Tuesday, 1 November 2016

‘The Edge of Empire’: Michelle Cahill’s The Herring Lass (Arc Publications, 2016)

Alex Wortley reviews Michelle Cahill's new book, The Herring Lass.

Michelle Cahill’s latest collection is a wide-ranging volume that moves through history, time, and geographical space: her poems roam from present day Afghanistan to Fourteenth-century England. Along her journey, Cahill ventriloquises man, woman, and beast alike, from the title poem’s working-class ‘herring lass’ to a woman housekeeper, to a stranded polar bear. What unites the diversity of voices in Cahill’s poems is a shared sense of isolation. These figures are often marginal, and through them Cahill examines the experiences of colonialism for the colonised people.

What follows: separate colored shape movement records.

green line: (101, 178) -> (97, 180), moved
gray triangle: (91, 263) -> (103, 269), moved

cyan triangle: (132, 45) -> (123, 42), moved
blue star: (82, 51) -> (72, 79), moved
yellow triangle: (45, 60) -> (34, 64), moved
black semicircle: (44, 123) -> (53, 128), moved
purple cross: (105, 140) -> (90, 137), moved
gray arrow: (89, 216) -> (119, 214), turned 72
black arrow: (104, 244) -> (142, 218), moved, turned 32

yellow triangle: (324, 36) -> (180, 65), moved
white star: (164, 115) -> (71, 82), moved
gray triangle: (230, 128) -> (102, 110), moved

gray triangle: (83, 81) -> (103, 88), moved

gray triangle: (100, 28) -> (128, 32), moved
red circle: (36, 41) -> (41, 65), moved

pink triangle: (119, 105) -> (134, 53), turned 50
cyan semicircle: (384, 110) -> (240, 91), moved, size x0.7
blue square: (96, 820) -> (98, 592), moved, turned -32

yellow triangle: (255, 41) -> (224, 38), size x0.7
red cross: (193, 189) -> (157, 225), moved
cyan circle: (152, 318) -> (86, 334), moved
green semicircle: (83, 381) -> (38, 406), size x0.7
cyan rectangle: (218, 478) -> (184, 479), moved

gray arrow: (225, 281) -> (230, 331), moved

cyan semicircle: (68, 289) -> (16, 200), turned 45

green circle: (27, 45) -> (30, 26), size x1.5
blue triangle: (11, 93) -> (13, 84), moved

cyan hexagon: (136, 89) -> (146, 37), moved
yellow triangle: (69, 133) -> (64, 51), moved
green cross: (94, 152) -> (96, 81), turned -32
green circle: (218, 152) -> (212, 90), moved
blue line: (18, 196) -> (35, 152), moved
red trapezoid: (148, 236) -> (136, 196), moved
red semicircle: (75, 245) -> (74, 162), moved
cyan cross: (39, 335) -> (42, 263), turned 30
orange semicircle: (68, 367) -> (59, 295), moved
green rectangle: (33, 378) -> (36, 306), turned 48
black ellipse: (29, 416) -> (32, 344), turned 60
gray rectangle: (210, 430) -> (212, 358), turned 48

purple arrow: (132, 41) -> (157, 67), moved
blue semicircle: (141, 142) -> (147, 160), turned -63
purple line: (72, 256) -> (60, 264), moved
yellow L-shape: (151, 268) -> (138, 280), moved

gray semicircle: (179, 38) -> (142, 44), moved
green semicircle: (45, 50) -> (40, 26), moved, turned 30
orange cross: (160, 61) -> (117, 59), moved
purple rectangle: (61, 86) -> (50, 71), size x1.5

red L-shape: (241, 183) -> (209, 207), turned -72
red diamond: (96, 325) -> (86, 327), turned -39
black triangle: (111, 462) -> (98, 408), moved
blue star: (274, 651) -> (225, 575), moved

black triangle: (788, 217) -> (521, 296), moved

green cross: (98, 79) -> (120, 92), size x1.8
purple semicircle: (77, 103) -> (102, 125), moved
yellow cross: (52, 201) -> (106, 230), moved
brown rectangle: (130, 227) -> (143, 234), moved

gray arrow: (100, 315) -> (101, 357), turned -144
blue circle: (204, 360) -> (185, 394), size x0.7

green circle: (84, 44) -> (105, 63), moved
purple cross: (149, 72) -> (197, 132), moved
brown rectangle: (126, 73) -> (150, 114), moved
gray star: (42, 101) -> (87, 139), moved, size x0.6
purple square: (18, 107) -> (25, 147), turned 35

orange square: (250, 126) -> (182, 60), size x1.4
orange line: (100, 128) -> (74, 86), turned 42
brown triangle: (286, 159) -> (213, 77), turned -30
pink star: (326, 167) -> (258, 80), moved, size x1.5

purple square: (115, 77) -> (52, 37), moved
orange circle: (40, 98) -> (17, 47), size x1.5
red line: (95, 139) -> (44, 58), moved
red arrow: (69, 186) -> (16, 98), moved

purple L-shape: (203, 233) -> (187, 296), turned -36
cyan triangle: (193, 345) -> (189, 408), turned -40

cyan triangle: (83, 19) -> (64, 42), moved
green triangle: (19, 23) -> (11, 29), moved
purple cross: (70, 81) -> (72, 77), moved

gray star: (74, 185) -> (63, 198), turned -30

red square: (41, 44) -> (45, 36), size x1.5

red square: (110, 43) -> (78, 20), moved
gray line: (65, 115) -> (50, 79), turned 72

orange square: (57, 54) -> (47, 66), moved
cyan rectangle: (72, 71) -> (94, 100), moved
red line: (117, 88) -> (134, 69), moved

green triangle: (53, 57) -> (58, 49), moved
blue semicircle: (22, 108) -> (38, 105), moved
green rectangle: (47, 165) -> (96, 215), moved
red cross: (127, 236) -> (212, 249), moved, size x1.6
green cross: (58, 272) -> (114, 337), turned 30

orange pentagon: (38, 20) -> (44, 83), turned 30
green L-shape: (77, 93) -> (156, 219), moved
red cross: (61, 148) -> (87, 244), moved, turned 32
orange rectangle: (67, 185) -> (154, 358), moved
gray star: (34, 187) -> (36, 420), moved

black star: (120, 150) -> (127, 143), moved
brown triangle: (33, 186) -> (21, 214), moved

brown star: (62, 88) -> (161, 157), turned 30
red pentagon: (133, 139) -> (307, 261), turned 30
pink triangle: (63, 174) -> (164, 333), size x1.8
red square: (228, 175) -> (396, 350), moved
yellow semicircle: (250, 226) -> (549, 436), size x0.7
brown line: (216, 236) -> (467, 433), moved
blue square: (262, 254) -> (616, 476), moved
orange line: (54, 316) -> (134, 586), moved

Many of the poems display a lyrically muscular style, and Cahill’s tone, cold but not callous, seems be born of the trauma, isolation, and loss that she describes. Her best poems contain rich allusion and description which belie a simmering emotional intensity. The collection’s initial poem ‘The Herring Lass’ serves as an introduction to Cahill’s poetic mode. The poem allegorises colonial displacement and exile. The herring lass ‘tramps from port to port’. The subject is feminised as the position of women is analogous with the position of colonised people: she is similarly subjugated and marginalised within society. Her life is hard, and while ‘the day unfinishing’, she stands in the ‘dark, guttering cold’, the men around her ‘have all prospered’. She is marginal among men, those blacksmiths and fishermen who ‘bustle in the courtyard […] no word exchanged’. She is seemingly chained to the unchanging cycle, as the herring ships ‘drift with shoals of migrant herring’, but we see a glimpse of potential violent resistance when ‘[h]er knife flashes’ as she works.

Cahill assumes the voices of animals, such as a polar bear in ‘Bear’ or a hunted seal in ‘Day of a Seal, 1820’. In ‘Twofold Bay, 1930’, Cahill describes the hunt of a whale in visceral detail, stressing the human violence. A ‘stalked’ calf is harpooned and the speaker ‘feel[s] his gums sting’. Whale hunting finally becomes an allegory for imperialist expansion: ‘I see his country, fin keel and genitalia, the sharks / descend’. This is the same technique signalled by ‘The Herring Lass’, the act of allegorising colonialism through the lives of outsiders or animals in distress.

Cahill herself is Kenyan-born, ethnically Goan-Anglo-Indian, and lives in Australia. Her poems here seem to reflect her rich cultural background. ‘Harbour’ and ‘The Edge of Empire’ delve more into the complexities of identity of colonised peoples. From the fishing town of ‘Harbour’, with its ‘curved gables’, the speaker dredges up a ‘drowned’ colonial memory of ‘Zambia’s swamps’. The traveller retrieves the expunged subaltern history. Similarly, ‘The Edge of Empire’ speaks for anticolonial resistance to divisive imperial endeavour, a process that is both linguistic and geographical. The Roman desire to demarcate and map the Orkney Islands is likened to the Stalinist division of Berlin (and Germany as a whole) and the Zionist apartheid in Israel. This is a familiar process of divide and conquer, then, but it fails: ‘there was no caesura, no straight lines / at the edge of Empire’. Cahill’s ‘caesura’ puns on the name of Rome’s primary expansionist ruler, Caesar, and alludes to the ‘straight lines’ of Roman roads. Cartography and standardisation are colonial tools for exerting authority over colonial subjects, as is language: Cahill’s ‘caesura’ – a way of signalling a strong pause in a line of verse – gestures to the forcible imposition of language as an imperialist strategy.

In the latter half of the collection, Cahill’s cold lyricism often thaws into a more colloquial voice on a more quotidian theme. Take the aptly titled ‘Real Life’, for example. The speaker wakes, and habitually spools through apps on their IPhone: ‘windows live mail, FB, site stats, country / by country’. The usual third person pronouns are replaced with the personal ‘I’, which signals a more confessional mode, a stance exemplified in such lines as, ‘I expose my fragility to the blue / lit-LED monitor with full H-res’. But despite the tonal disparity between this poem and the opening poems of the collection (such as the title poem) the theme of loss or isolation persists. As the speaker remarks in ‘Real Life’: ‘Cup my face in my hands. Felt the river of grief / wash through’. But what has bereaved the speaker we are left to ponder.

The Herring Lass is a fine collection of poems. It is assured and adventurous, with a pluralistic quality; Cahill is at home describing animal or people in sometimes wholly different registers. This confidence in a number of different voices and subjects speaks of a poet with great natural gifts. Overall, this is a collection of striking thematic unity, and Cahill boldly executes her vision.